The handsets and operating system are being launched under the tagline “redesigned, re-engineered, reinvented,” underscoring Mr Heins’s hope that the launch “is not the finishing line, it’s the starting line” for the company.

Mr Heins and BlackBerry’s board have bet the future of the company on the success of BlackBerry 10 devices and on the new operating system that powers them. BlackBerry is hoping the operating system will enable it to outpace Microsoft’s rival Windows Phone OS and become the third main smartphone operating system behind Google’s Android and Apple’s iOS.
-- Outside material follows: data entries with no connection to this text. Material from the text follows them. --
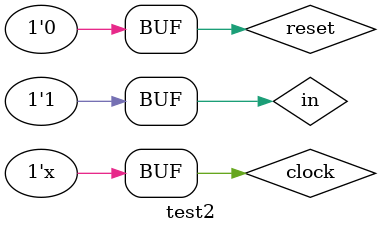
<source format=v>
module test2; 

reg clock, reset, in;
wire out;

  my_fsm U0 ( 
  .clock (clock),
  .reset (reset),
  .in    (in),
  .out  (out) 
  ); 
   
 
initial begin
  clock = 1;
  reset = 1;
  in = 0;
  $display("Starting simulation...");
  #2;
  reset = 0;
  #2;
  if (out !== 1'b0) $display("Failed 1"); 
  
  in = 0;
  #2;
  if (out !== 1'b0) $display("Failed 2");
  
  in = 0;  
  #2;
  if (out !== 1'b0) $display("Failed 3");
  
  in = 0;
  #2;
  if (out !== 1'b0) $display("Failed 4"); 
  
  in = 1;
  #2;
  if (out !== 1'b0) $display("Failed 5"); 
  
 #2 
  if (out !== 1'b0) $display("Failed 6");  
  $display("Done...");
end 
  

always begin
   #1 clock = !clock;
end
   
endmodule
</source>
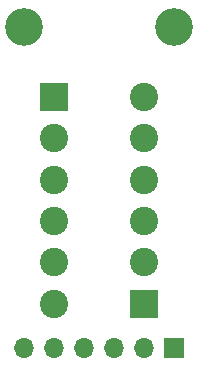
<source format=gts>
G04 #@! TF.GenerationSoftware,KiCad,Pcbnew,7.0.7*
G04 #@! TF.CreationDate,2024-02-07T12:10:54-08:00*
G04 #@! TF.ProjectId,Raven Expansion,52617665-6e20-4457-9870-616e73696f6e,rev?*
G04 #@! TF.SameCoordinates,Original*
G04 #@! TF.FileFunction,Soldermask,Top*
G04 #@! TF.FilePolarity,Negative*
%FSLAX46Y46*%
G04 Gerber Fmt 4.6, Leading zero omitted, Abs format (unit mm)*
G04 Created by KiCad (PCBNEW 7.0.7) date 2024-02-07 12:10:54*
%MOMM*%
%LPD*%
G01*
G04 APERTURE LIST*
%ADD10R,2.400000X2.400000*%
%ADD11C,2.400000*%
%ADD12C,3.200000*%
%ADD13R,1.700000X1.700000*%
%ADD14O,1.700000X1.700000*%
G04 APERTURE END LIST*
D10*
X31810000Y-35130000D03*
D11*
X31810000Y-38630000D03*
X31810000Y-42130000D03*
X31810000Y-45630000D03*
X31810000Y-49130000D03*
X31810000Y-52630000D03*
D12*
X29210000Y-29210000D03*
X41910000Y-29210000D03*
D10*
X39430000Y-52630000D03*
D11*
X39430000Y-49130000D03*
X39430000Y-45630000D03*
X39430000Y-42130000D03*
X39430000Y-38630000D03*
X39430000Y-35130000D03*
D13*
X41985000Y-56395000D03*
D14*
X39445000Y-56395000D03*
X36905000Y-56395000D03*
X34365000Y-56395000D03*
X31825000Y-56395000D03*
X29285000Y-56395000D03*
M02*

</source>
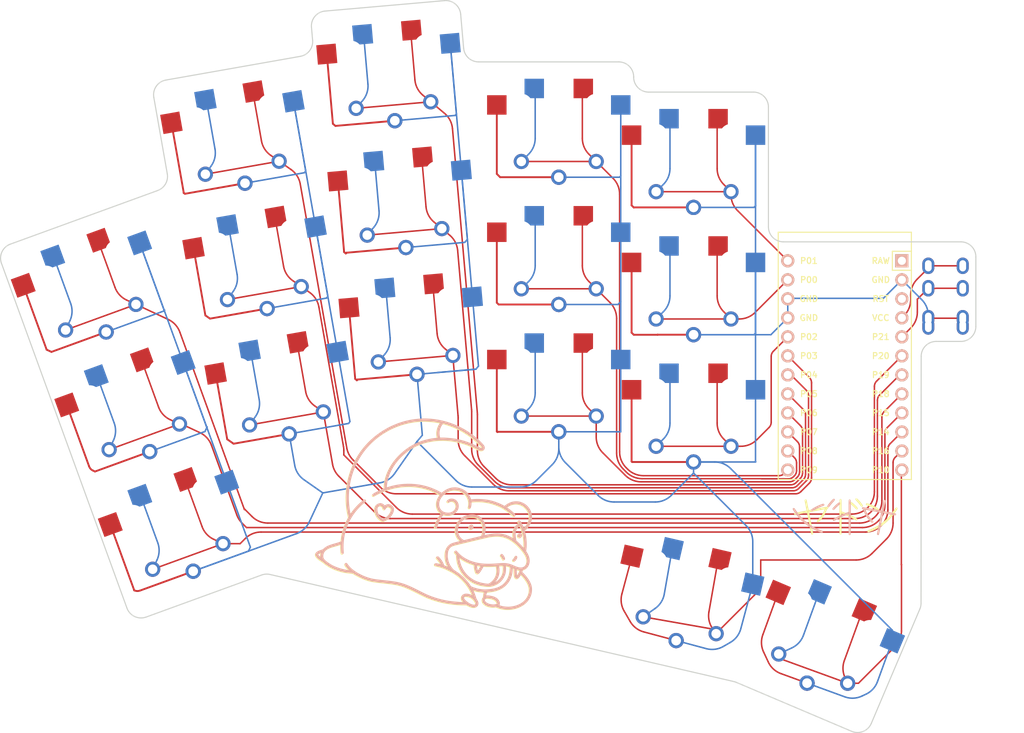
<source format=kicad_pcb>
(kicad_pcb (version 20221018) (generator pcbnew)

  (general
    (thickness 1.6)
  )

  (paper "A3")
  (title_block
    (title "pcb")
    (rev "v1.0.0")
    (company "Unknown")
  )

  (layers
    (0 "F.Cu" signal)
    (31 "B.Cu" signal)
    (32 "B.Adhes" user "B.Adhesive")
    (33 "F.Adhes" user "F.Adhesive")
    (34 "B.Paste" user)
    (35 "F.Paste" user)
    (36 "B.SilkS" user "B.Silkscreen")
    (37 "F.SilkS" user "F.Silkscreen")
    (38 "B.Mask" user)
    (39 "F.Mask" user)
    (40 "Dwgs.User" user "User.Drawings")
    (41 "Cmts.User" user "User.Comments")
    (42 "Eco1.User" user "User.Eco1")
    (43 "Eco2.User" user "User.Eco2")
    (44 "Edge.Cuts" user)
    (45 "Margin" user)
    (46 "B.CrtYd" user "B.Courtyard")
    (47 "F.CrtYd" user "F.Courtyard")
    (48 "B.Fab" user)
    (49 "F.Fab" user)
  )

  (setup
    (pad_to_mask_clearance 0.05)
    (grid_origin 187.6 103.8)
    (pcbplotparams
      (layerselection 0x00010fc_ffffffff)
      (plot_on_all_layers_selection 0x0000000_00000000)
      (disableapertmacros false)
      (usegerberextensions false)
      (usegerberattributes true)
      (usegerberadvancedattributes true)
      (creategerberjobfile true)
      (dashed_line_dash_ratio 12.000000)
      (dashed_line_gap_ratio 3.000000)
      (svgprecision 4)
      (plotframeref false)
      (viasonmask false)
      (mode 1)
      (useauxorigin false)
      (hpglpennumber 1)
      (hpglpenspeed 20)
      (hpglpendiameter 15.000000)
      (dxfpolygonmode true)
      (dxfimperialunits true)
      (dxfusepcbnewfont true)
      (psnegative false)
      (psa4output false)
      (plotreference true)
      (plotvalue true)
      (plotinvisibletext false)
      (sketchpadsonfab false)
      (subtractmaskfromsilk false)
      (outputformat 1)
      (mirror false)
      (drillshape 0)
      (scaleselection 1)
      (outputdirectory "./slowpoke-gerbers")
    )
  )

  (net 0 "")
  (net 1 "P14")
  (net 2 "GND")
  (net 3 "P15")
  (net 4 "P18")
  (net 5 "P19")
  (net 6 "P20")
  (net 7 "P3")
  (net 8 "P4")
  (net 9 "P5")
  (net 10 "P6")
  (net 11 "P7")
  (net 12 "P8")
  (net 13 "P9")
  (net 14 "P2")
  (net 15 "P0")
  (net 16 "P1")
  (net 17 "P16")
  (net 18 "P10")
  (net 19 "RAW")
  (net 20 "RST")
  (net 21 "VCC")
  (net 22 "P21")

  (footprint "PG1350" (layer "F.Cu") (at 100.300547 53.27092 -170))

  (footprint "PG1350" (layer "F.Cu") (at 143.232188 69.380688))

  (footprint "PG1350" (layer "F.Cu") (at 161.232186 73.414025))

  (footprint "PG1350" (layer "F.Cu") (at 122.303137 61.794472 5))

  (footprint "PG1350" (layer "F.Cu") (at 86.580775 89.382658 20))

  (footprint "PG1350" (layer "F.Cu") (at 106.204585 86.754384 -170))

  (footprint "PG1350" (layer "F.Cu") (at 161.232192 56.414023 180))

  (footprint "PG1350" (layer "F.Cu") (at 86.580775 89.382658 -160))

  (footprint "PG1350" (layer "F.Cu") (at 143.232191 52.380688))

  (footprint "PG1350" (layer "F.Cu") (at 178.695195 120.41302 -23))

  (footprint "PG1350" (layer "F.Cu") (at 106.204585 86.754384 10))

  (footprint "PG1350" (layer "F.Cu") (at 160.232186 114.414028 167))

  (footprint "library:slowpoke-30mm" (layer "F.Cu") (at 125.997795 102.89598 -5))

  (footprint "PG1350" (layer "F.Cu") (at 120.821492 44.859162 5))

  (footprint "PG1350" (layer "F.Cu") (at 123.78479 78.729783 -175))

  (footprint "TRRS-PJ-320A-dual" (layer "F.Cu") (at 197.182183 66.914024))

  (footprint "PG1350" (layer "F.Cu") (at 143.232191 52.380688 180))

  (footprint "PG1350" (layer "F.Cu") (at 161.232193 90.414035))

  (footprint "ProMicro" (layer "F.Cu") (at 181.432185 83.414021 -90))

  (footprint "PG1350" (layer "F.Cu") (at 161.232193 90.414035 180))

  (footprint "PG1350" (layer "F.Cu") (at 92.39512 105.357435 20))

  (footprint "PG1350" (layer "F.Cu") (at 92.39512 105.357435 -160))

  (footprint "PG1350" (layer "F.Cu") (at 143.232192 86.380695 180))

  (footprint "PG1350" (layer "F.Cu") (at 100.300547 53.27092 10))

  (footprint "PG1350" (layer "F.Cu") (at 80.766432 73.407885 -160))

  (footprint "PG1350" (layer "F.Cu") (at 160.232186 114.414028 -13))

  (footprint "PG1350" (layer "F.Cu") (at 143.232188 69.380688 180))

  (footprint "PG1350" (layer "F.Cu") (at 178.695195 120.41302 157))

  (footprint "PG1350" (layer "F.Cu") (at 143.232192 86.380695))

  (footprint "PG1350" (layer "F.Cu") (at 80.766432 73.407885 20))

  (footprint "PG1350" (layer "F.Cu") (at 122.303137 61.794472 -175))

  (footprint "library:slowpoke-text-15mm" (layer "F.Cu")
    (tstamp e28c1833-1d60-4c2c-906a-3b0a46439099)
    (at 181.397789 103.495987)
    (attr board_only exclude_from_pos_files exclude_from_bom)
    (fp_text reference "G***" (at 0 0) (layer "F.SilkS") hide
        (effects (font (size 1.5 1.5) (thickness 0.3)))
      (tstamp 1966b4a1-a383-40d8-9bc9-9764f8c18b44)
    )
    (fp_text value "LOGO" (at 0.75 0) (layer "F.SilkS") hide
        (effects (font (size 1.5 1.5) (thickness 0.3)))
      (tstamp cb13593a-364d-4840-87f8-f4973bfbebbf)
    )
    (fp_poly
      (pts
        (xy 0.912074 -1.840297)
        (xy 1.002841 -1.782294)
        (xy 1.115024 -1.695715)
        (xy 1.239948 -1.588815)
        (xy 1.368939 -1.469851)
        (xy 1.493322 -1.34708)
        (xy 1.604422 -1.228759)
        (xy 1.693564 -1.123143)
        (xy 1.752075 
... [232098 chars truncated]
</source>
However, analysts are divided over whether this will be enough to enable the company to survive or whether it will be forced to take more drastic action.

Analysts see the launch as the last real chance for BlackBerry to reverse a precipitous slide in market share and compete more effectively with the iPhone and Android-powered devices, including Samsung’s Galaxy family, which dominate the smartphone market.

BlackBerry’s share of the market has dwindled to less than 2 per cent in its core US market as consumers and corporate customers have abandoned the ageing BlackBerry product portfolio.

If the products fail, they say BlackBerry may be forced to abandon the hardware market and focus on licensing and service revenues, or sell the business as a whole or in parts.

BlackBerry, which has shed 5,000 jobs and cut $1 billion off its operating costs in preparation for its turnround, has also focused on ensuring there are lots of apps and content to support the new hardware.